Thursday, September 9, 2010

Mind what you say

I had some thoughts yesterday about the gods and wonder, etc., but didn't write them down and have now forgotten them completely. So I'm inclined to put thoughts here even if they are not yet even half-baked, just in case I lose ideas that might have potential. So...

I was thinking today about God and other minds, but not in the sense that belief in the existence of God might be justified in the same kind of way that belief in other minds is. Rather, I think that other minds don't exist. A mind is not a thing that exists. The same goes for souls, God, and what it is like to be a bat. These, if they are anything at all, are not objects, whether objects of knowledge or objects that can properly be said to exist. No more than pain is an object or kind of object.

Behaviorism would be closer to the truth than realism about these things, but (or, partly, because) behaviorism is obviously false. I am not of the opinion that he is in pain, but my attitude is an attitude toward a being in pain. Or something like that. And these attitudes are a matter not only of behavior but of how something is experienced.

Perhaps this is all just what Wittgenstein said already.

This is what I get for saying I didn't want to do any philosophy of mind.


  1. Ok, I've been thinking about bats and Nagel (and in another context materialism/physicalism). I'm not sure what you mean by "realism"--does realism about pain insist that pain is an object? (In what sense? An object of knowledge, that can occupy a slot in a proposition?)

    "Not a something, but not a nothing either," seems important here, re: behaviorism. Perhaps what you have in mind is a "non-reductive behaviorism": that is, the view that, roughly, here is what we can objectively study and observe about pain, but there are obviously other [features? aspects?] that are not amenable to objective description?

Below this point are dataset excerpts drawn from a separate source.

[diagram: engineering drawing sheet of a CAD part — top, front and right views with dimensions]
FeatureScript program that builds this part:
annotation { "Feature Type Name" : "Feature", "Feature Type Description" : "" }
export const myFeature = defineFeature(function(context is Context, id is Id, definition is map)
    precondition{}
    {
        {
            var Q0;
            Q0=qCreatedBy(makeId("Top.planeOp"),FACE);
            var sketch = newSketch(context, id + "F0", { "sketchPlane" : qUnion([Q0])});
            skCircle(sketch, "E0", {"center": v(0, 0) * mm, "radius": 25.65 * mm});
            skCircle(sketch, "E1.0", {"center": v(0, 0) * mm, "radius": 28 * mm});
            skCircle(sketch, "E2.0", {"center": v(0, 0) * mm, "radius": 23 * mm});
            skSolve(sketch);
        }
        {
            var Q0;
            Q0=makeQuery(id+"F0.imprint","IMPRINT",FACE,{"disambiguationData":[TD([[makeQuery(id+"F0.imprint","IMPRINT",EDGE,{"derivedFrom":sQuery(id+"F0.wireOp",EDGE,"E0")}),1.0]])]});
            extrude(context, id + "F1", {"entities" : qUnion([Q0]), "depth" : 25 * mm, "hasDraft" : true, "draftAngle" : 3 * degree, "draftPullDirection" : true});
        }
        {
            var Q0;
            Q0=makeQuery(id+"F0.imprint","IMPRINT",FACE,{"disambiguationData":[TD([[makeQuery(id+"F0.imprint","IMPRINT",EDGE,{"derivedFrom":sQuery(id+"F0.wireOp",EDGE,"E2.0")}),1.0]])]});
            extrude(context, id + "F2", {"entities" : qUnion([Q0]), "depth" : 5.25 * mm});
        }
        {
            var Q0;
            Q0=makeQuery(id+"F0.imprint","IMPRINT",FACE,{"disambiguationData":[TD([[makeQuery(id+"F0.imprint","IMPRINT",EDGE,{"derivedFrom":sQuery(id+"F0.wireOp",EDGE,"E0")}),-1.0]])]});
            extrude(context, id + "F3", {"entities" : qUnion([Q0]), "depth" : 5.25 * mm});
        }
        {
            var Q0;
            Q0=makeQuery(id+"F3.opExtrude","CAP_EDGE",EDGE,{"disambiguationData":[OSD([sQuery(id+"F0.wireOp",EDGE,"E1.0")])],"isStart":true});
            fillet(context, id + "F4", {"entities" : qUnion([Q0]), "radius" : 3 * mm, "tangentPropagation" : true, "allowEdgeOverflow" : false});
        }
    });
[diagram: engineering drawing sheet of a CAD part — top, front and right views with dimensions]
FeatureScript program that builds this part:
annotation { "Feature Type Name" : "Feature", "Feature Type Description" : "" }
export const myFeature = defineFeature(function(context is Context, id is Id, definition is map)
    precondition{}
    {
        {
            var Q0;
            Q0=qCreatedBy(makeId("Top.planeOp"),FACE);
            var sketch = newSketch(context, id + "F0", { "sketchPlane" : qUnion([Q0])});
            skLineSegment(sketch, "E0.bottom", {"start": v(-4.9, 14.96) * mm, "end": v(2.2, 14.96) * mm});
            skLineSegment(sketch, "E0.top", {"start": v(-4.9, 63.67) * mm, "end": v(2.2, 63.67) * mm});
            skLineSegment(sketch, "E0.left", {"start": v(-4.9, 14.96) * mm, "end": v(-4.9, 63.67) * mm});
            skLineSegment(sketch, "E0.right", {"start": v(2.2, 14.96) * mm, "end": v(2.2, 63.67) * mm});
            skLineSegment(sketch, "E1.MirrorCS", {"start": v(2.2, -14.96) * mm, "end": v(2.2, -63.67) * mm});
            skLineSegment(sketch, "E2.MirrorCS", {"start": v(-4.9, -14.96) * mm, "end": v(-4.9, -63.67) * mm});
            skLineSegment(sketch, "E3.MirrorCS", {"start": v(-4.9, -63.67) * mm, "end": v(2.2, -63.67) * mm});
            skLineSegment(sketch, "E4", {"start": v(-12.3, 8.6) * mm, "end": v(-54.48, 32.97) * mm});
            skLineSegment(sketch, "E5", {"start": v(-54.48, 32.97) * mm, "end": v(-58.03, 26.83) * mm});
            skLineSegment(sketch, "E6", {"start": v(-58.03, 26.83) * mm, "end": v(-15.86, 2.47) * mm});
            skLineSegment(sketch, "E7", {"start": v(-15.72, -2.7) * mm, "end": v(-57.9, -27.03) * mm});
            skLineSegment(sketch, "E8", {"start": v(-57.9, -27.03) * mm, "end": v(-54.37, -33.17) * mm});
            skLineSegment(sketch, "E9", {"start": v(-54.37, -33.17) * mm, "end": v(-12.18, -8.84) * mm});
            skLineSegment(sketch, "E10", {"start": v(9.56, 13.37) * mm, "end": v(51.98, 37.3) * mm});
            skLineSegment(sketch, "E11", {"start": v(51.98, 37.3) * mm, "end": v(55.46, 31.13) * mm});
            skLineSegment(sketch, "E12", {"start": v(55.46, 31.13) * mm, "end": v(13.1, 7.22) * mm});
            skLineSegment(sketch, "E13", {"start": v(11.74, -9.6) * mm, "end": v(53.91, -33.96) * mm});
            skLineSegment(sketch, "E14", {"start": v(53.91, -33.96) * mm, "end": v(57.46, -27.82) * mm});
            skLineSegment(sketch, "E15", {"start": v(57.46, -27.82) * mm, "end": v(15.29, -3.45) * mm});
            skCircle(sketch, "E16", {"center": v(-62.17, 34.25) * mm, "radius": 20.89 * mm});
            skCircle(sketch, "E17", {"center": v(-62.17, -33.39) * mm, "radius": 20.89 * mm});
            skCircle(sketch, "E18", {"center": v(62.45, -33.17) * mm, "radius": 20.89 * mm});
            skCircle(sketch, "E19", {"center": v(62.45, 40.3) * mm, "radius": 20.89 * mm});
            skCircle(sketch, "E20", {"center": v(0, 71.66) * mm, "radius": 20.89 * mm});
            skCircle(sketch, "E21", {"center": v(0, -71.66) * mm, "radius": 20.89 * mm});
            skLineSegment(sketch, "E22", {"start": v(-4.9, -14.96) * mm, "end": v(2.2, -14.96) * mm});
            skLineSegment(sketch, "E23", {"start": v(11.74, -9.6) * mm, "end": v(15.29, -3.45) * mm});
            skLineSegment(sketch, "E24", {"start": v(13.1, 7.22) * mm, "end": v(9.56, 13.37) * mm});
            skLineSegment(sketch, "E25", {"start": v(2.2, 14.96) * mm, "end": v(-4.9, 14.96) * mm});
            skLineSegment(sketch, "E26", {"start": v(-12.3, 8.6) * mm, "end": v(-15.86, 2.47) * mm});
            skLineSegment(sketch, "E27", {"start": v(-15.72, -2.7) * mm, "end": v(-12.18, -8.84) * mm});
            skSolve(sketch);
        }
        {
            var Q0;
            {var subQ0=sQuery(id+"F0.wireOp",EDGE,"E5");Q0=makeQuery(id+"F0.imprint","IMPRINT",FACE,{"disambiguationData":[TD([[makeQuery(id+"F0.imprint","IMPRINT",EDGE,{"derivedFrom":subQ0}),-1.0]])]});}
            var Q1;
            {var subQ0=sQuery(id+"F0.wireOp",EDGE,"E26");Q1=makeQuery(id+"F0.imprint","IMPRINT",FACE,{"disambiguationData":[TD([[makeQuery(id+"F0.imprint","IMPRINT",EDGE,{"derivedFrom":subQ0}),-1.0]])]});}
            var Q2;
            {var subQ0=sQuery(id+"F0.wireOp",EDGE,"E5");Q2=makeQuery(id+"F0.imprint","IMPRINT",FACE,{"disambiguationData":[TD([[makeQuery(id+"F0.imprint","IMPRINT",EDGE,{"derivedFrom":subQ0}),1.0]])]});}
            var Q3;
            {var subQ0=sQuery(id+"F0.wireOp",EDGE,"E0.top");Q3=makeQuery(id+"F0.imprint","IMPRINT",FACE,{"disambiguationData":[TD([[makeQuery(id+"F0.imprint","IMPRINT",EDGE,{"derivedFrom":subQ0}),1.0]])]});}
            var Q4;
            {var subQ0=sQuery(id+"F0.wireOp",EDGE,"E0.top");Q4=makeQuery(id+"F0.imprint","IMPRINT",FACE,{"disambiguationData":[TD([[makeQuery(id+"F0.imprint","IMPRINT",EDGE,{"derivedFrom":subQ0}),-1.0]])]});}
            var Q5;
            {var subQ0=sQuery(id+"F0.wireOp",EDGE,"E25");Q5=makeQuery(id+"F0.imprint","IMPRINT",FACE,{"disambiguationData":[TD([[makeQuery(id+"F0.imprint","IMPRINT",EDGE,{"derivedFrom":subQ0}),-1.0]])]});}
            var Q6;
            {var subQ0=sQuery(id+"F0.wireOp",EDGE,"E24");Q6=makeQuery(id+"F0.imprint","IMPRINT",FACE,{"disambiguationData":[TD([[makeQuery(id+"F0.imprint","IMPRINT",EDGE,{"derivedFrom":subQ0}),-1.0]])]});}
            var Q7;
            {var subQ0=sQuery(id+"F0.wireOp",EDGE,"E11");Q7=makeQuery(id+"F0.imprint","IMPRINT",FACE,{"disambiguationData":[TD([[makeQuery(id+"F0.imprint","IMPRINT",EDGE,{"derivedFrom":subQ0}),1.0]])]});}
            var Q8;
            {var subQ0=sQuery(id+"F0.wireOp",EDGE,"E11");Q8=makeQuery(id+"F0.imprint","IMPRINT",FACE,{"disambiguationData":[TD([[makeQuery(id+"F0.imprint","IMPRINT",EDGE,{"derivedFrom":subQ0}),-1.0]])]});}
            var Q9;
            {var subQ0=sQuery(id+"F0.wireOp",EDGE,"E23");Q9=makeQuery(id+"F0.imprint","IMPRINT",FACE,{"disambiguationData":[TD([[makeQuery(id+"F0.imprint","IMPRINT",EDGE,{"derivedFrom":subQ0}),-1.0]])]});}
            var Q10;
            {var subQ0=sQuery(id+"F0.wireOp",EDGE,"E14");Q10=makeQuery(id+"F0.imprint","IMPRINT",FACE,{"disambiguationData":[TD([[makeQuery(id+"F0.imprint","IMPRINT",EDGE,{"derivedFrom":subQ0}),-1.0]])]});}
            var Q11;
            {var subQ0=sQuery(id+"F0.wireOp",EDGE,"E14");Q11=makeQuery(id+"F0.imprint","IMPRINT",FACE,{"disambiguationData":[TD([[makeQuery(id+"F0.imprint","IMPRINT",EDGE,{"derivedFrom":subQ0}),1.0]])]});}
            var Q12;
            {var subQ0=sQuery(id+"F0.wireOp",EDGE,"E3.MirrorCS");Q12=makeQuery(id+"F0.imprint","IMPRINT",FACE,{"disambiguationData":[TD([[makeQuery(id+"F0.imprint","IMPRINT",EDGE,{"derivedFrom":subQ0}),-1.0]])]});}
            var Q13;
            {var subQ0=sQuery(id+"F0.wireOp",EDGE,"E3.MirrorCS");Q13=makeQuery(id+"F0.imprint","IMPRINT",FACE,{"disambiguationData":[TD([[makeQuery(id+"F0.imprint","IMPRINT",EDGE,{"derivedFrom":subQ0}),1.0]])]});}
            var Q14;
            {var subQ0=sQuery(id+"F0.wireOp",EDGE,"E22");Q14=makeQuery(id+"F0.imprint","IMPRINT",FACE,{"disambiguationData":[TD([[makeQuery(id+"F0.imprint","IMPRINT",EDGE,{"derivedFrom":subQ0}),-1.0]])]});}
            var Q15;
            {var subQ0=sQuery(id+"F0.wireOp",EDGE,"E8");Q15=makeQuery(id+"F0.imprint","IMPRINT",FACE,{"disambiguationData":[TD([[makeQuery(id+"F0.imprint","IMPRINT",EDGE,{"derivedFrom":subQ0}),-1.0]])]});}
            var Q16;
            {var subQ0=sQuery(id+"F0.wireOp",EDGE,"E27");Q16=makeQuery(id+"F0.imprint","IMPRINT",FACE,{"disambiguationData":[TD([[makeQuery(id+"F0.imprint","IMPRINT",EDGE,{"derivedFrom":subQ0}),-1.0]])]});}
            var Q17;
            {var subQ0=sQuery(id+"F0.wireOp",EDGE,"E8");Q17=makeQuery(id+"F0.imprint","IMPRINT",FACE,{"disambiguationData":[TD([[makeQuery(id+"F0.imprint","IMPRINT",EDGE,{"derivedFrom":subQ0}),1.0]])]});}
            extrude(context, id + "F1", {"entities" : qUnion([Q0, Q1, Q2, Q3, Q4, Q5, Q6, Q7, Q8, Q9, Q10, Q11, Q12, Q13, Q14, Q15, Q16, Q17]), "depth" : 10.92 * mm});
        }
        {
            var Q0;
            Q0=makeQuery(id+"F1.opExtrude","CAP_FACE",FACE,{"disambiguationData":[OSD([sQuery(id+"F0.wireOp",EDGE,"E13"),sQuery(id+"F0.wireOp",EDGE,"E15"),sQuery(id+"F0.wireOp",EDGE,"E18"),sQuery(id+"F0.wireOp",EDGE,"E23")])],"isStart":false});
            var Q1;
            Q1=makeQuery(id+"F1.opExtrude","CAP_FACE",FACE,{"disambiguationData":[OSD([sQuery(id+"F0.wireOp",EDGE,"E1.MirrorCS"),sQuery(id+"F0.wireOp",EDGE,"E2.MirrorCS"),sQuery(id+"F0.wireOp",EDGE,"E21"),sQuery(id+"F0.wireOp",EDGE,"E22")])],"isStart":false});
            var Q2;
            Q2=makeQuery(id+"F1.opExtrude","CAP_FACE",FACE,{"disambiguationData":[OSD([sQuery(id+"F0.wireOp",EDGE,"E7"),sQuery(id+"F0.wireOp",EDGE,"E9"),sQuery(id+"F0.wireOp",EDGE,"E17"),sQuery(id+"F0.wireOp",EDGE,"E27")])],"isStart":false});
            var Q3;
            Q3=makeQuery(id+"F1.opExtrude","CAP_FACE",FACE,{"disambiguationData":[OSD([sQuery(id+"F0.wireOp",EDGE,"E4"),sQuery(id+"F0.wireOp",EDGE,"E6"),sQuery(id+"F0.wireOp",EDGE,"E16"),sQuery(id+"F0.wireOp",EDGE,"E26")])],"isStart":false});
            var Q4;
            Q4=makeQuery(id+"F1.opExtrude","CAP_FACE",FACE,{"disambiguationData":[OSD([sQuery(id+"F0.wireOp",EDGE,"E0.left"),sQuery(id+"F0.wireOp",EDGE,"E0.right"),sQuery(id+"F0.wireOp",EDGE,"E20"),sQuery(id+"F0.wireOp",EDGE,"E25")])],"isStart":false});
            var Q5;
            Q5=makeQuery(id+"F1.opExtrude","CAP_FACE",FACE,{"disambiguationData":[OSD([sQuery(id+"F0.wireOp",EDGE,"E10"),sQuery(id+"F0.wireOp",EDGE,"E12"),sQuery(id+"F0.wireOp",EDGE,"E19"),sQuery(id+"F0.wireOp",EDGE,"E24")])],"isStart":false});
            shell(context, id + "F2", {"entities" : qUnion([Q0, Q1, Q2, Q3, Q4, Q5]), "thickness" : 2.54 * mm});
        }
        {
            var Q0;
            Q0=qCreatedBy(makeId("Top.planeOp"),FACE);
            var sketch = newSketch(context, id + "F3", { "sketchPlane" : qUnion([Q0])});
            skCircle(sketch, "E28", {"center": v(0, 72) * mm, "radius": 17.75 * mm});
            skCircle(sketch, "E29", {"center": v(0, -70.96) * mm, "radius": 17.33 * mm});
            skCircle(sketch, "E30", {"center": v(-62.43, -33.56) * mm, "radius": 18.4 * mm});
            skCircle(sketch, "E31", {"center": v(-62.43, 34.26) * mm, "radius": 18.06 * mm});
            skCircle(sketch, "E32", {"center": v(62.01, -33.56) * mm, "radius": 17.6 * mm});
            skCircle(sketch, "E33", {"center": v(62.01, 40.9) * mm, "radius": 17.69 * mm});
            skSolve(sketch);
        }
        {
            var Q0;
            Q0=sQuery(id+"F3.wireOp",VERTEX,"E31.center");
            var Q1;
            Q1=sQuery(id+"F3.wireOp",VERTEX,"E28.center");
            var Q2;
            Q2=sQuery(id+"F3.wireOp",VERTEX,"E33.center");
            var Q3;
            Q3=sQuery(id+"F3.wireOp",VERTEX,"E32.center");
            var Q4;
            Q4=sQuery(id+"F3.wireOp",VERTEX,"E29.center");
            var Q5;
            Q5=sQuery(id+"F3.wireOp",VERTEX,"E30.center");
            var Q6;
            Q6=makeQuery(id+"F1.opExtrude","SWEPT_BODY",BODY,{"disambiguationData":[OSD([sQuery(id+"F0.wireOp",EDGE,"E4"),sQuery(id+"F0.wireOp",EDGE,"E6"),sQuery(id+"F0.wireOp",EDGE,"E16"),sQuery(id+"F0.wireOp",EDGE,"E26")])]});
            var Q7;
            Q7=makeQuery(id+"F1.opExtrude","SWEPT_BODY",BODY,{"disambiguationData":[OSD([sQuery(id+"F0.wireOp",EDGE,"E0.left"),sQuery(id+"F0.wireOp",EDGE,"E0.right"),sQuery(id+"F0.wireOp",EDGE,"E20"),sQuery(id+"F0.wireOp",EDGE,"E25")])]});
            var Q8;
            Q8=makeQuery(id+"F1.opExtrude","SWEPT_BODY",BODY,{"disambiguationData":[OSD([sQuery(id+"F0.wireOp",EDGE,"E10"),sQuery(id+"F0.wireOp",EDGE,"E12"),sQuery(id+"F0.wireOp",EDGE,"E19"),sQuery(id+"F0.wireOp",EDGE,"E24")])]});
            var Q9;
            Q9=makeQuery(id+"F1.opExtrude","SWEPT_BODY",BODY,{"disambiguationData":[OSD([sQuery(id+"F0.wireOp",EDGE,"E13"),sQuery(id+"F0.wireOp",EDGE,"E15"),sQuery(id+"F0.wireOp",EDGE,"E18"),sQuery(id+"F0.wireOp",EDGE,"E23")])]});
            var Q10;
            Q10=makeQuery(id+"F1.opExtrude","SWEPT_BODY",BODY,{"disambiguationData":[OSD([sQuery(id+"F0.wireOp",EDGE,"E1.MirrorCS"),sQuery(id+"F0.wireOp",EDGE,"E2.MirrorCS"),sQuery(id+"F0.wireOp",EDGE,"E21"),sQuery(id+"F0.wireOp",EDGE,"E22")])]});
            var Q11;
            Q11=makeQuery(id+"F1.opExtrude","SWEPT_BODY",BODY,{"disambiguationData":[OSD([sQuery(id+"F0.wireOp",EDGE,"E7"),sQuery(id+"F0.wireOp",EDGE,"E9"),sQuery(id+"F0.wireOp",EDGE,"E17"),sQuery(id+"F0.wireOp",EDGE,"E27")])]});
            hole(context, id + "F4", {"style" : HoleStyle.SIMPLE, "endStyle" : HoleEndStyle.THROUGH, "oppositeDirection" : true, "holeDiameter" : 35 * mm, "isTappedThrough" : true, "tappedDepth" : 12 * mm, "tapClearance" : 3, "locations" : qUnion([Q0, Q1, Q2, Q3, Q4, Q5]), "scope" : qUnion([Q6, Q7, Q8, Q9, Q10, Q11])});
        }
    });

    (I've been puzzling over Nagel's suggestion that we can't a priori rule out the possibility of devising a more "objective phenomenology" to describe subjective experience--which wouldn't depend upon empathy and imagination. He seems here to be resisting the implication of his suggestion that there are unknowable, humanly inaccessible facts. Now, maybe the term "facts," as you suggest in a sense above, is the problem. But it might also be the term "objective," or perhaps the aspiration to it...)

  2. Yes, I sort of knew that 'realism' was a bad word to use, but went ahead anyway. I mean reification, or something like that--the idea that pain is a something. With the emphasis on -thing.

    I don't think I want any -ism at all (although that's an easy and lazy way out of problems, of course). Behaviorism, or logical behaviorism, is important because it's a big step away from Cartesianism (and other kinds of 'realism') and because it's partly true. It's obvious inadequacy for first-person cases has the advantage of stopping would-be adherents from getting carried away too. If some form of behaviorism is the best bet, then a non-reductive form would be best, yes.

    I associate Nagel with the view that among all the objects in the world with which one might be acquainted, one is what-it-is-like-to-be-a-bat. I think there is no such object. Knowing what it is like to be a bat is not being acquainted with such an object. It's a matter of having a certain right (as in the case where one might insist that no man can ever know what it is like to be a woman) or of having a kind of ability (the kind that someone like Ted Hughes might possess, to say what it is like to be a bat) or perhaps something else (such as both of these).

    I don't know, but I feel that maybe "humanly inaccessible fact" is an oxymoron. And what "objective phenomenology" is meant to mean might be an illusion too.